Goorooyarroo Parish is a parish of Murray County, New South Wales, a cadastral unit for use on land titles.

==Geography==
It is located to the north-east of the Australian Capital Territory.

==History==
About a third of the parish was transferred to the Federal Capital Territory (later renamed the Australian Capital Territory) in 1909, which included what is now the northern suburbs of Gungahlin.

A small part of the New South Wales electoral districts of Monaro and Burrinjuck were in the parish As of 2007 as mentioned in their electoral district profiles.

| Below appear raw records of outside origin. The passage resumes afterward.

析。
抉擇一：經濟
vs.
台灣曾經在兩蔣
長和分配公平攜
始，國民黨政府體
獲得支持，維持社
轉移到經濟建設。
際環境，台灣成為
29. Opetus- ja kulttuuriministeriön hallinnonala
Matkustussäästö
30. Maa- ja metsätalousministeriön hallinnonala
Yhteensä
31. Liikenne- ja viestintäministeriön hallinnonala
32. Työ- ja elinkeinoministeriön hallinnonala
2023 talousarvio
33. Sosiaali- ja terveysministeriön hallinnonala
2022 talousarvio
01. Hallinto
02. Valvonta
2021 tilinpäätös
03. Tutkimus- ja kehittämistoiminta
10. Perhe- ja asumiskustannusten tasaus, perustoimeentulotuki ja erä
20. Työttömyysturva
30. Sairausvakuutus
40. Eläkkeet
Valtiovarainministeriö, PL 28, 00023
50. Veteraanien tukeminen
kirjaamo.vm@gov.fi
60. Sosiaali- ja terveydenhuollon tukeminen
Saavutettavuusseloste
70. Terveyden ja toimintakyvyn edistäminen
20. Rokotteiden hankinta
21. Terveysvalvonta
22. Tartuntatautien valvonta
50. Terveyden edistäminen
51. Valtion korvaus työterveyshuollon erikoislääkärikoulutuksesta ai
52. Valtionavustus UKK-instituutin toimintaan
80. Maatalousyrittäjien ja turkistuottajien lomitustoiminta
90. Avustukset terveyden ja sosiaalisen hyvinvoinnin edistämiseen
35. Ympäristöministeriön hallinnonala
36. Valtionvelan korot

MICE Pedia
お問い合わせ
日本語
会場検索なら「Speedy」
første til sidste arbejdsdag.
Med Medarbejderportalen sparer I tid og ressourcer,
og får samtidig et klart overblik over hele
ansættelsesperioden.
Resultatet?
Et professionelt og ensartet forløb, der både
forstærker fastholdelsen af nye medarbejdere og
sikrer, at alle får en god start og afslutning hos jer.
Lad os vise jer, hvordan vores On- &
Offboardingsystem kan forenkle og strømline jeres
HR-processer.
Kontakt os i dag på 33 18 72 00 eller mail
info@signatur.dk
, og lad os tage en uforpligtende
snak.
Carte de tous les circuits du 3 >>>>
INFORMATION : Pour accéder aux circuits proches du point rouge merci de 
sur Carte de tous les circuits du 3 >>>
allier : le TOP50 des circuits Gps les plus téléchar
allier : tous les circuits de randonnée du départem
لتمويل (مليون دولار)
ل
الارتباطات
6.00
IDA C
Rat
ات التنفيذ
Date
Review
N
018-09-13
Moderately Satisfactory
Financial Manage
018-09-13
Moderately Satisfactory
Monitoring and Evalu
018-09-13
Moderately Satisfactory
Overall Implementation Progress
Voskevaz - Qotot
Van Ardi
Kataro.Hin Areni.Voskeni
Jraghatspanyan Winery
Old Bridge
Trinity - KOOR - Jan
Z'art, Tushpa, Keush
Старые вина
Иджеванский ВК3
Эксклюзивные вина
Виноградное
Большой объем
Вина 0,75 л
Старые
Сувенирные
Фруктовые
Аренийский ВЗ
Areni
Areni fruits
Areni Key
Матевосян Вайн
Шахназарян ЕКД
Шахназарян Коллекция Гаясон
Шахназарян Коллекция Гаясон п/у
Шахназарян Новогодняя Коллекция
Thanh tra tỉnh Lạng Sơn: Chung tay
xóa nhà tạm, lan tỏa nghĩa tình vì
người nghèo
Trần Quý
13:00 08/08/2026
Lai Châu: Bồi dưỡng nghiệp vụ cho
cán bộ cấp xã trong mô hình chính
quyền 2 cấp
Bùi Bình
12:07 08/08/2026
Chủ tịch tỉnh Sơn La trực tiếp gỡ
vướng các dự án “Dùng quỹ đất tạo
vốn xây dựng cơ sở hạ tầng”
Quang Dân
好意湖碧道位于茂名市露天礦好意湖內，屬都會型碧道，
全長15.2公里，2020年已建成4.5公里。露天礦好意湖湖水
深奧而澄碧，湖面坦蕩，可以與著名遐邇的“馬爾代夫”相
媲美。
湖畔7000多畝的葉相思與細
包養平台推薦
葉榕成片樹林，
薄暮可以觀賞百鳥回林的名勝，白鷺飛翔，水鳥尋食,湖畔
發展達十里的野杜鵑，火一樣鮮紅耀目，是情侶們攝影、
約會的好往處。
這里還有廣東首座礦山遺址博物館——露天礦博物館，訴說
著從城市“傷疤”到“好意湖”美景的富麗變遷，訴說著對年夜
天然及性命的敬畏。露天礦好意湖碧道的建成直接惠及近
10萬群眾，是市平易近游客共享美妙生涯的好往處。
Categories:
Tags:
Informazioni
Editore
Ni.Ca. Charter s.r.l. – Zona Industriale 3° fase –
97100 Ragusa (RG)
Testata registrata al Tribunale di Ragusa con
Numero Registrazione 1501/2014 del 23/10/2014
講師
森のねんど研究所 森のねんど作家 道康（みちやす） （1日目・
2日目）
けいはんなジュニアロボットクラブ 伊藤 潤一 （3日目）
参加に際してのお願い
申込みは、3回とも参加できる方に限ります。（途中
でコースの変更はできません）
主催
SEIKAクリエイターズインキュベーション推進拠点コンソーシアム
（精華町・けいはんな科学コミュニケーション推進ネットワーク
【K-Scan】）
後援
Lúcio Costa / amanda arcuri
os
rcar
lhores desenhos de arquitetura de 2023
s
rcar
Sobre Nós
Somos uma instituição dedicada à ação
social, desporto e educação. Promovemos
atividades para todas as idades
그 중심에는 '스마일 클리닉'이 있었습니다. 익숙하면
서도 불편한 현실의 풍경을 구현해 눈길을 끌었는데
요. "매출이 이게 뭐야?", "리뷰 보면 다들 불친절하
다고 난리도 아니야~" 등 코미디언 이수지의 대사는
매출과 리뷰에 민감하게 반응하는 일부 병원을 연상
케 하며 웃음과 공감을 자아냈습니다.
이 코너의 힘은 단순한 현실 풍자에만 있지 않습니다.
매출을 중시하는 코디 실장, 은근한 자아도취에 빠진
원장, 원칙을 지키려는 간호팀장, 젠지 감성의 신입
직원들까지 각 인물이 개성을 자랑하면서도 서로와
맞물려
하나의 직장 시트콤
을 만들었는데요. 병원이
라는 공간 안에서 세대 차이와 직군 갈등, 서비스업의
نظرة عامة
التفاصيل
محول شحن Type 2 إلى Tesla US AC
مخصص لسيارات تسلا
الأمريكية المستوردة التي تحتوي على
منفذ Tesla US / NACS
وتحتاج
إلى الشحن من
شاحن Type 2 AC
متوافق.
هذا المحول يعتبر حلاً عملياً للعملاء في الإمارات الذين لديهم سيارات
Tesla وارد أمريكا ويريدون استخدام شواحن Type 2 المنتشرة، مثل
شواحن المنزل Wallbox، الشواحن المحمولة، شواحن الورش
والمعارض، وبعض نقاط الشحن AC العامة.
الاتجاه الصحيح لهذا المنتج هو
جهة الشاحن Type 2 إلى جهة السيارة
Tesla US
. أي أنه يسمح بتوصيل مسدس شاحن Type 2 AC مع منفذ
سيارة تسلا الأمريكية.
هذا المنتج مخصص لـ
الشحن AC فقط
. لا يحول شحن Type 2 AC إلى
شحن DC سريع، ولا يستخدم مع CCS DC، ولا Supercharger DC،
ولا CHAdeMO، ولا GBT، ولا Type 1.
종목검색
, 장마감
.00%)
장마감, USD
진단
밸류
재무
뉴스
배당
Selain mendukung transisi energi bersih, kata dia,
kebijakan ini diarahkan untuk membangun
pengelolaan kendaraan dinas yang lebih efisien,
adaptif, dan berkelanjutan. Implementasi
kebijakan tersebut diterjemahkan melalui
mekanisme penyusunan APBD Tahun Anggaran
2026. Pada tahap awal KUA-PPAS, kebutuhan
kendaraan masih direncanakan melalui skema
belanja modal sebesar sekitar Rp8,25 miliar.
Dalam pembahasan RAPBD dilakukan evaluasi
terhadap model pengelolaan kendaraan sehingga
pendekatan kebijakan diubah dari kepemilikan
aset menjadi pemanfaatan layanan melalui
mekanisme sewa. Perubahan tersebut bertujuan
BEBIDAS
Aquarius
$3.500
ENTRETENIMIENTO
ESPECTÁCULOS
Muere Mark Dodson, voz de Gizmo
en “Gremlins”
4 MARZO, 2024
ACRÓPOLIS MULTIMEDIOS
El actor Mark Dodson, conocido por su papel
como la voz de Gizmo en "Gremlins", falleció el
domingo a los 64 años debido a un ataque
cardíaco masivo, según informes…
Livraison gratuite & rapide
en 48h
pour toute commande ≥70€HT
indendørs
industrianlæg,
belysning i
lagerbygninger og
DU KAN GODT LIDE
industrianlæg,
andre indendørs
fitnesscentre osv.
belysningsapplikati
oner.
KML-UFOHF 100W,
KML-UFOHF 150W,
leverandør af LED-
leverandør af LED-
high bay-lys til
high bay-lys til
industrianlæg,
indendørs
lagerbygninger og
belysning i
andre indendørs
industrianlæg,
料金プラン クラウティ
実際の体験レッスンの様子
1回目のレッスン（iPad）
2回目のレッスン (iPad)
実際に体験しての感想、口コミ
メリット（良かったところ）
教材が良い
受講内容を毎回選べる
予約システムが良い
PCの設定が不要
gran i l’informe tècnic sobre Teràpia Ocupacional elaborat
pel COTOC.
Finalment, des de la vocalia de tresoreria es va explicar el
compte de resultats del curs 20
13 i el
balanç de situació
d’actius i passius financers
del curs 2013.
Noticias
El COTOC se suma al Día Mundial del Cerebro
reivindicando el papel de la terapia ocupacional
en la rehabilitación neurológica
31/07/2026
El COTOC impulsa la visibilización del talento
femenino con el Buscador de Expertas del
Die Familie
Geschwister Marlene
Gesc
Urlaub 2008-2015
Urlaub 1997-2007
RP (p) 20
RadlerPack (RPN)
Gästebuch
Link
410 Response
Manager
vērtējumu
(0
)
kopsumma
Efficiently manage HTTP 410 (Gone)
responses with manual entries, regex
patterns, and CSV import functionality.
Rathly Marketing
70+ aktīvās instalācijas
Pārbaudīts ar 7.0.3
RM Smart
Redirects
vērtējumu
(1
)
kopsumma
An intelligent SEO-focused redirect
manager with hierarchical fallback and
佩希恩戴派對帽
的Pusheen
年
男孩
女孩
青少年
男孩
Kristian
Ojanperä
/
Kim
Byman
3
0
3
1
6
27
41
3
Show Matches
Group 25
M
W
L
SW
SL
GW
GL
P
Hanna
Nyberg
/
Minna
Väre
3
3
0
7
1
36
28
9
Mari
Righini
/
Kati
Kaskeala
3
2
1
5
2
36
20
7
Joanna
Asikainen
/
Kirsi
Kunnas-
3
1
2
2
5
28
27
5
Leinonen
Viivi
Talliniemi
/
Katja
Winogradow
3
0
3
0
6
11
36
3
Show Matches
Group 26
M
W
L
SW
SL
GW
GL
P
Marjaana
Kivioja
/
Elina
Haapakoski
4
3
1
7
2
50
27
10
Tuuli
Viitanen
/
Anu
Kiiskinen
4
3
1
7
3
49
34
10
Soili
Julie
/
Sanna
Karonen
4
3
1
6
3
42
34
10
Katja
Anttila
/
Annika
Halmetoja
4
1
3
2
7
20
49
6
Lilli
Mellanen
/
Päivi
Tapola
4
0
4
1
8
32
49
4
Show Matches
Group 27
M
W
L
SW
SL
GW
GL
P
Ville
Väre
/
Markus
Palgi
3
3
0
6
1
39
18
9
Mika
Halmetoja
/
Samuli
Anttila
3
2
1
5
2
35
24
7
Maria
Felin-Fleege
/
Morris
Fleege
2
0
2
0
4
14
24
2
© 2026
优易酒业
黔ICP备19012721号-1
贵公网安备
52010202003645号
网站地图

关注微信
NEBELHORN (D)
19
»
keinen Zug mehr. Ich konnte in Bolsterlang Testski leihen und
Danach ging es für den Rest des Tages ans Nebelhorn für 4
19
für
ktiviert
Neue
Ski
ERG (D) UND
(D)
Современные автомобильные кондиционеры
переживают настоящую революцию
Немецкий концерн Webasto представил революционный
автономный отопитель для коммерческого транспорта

The parish's name is commemorated by two areas of nature reserve, each called Goorooyarroo (NSW) and Mulligan's Flat / Goorooyarroo Nature Reserve (ACT), which were originally part of the parish.

==Research==
In Mulligans Flat Nature Reserve within the ACT, the Mulligan's Flat - Goorooyarroo Woodland Experiment is conducting research into remnant plant and animal life in the area, notably reintroduction of the eastern bettong (marsupial) and brown treecreeper (bird), and remnant yellow box (Eucalyptus melliodora) and Blakely's red gum (Eucalyptus blakelyi). This study is led from the Fenner School of Environment and Society at the Australian National University, along with involvement from the CSIRO and ACT Government.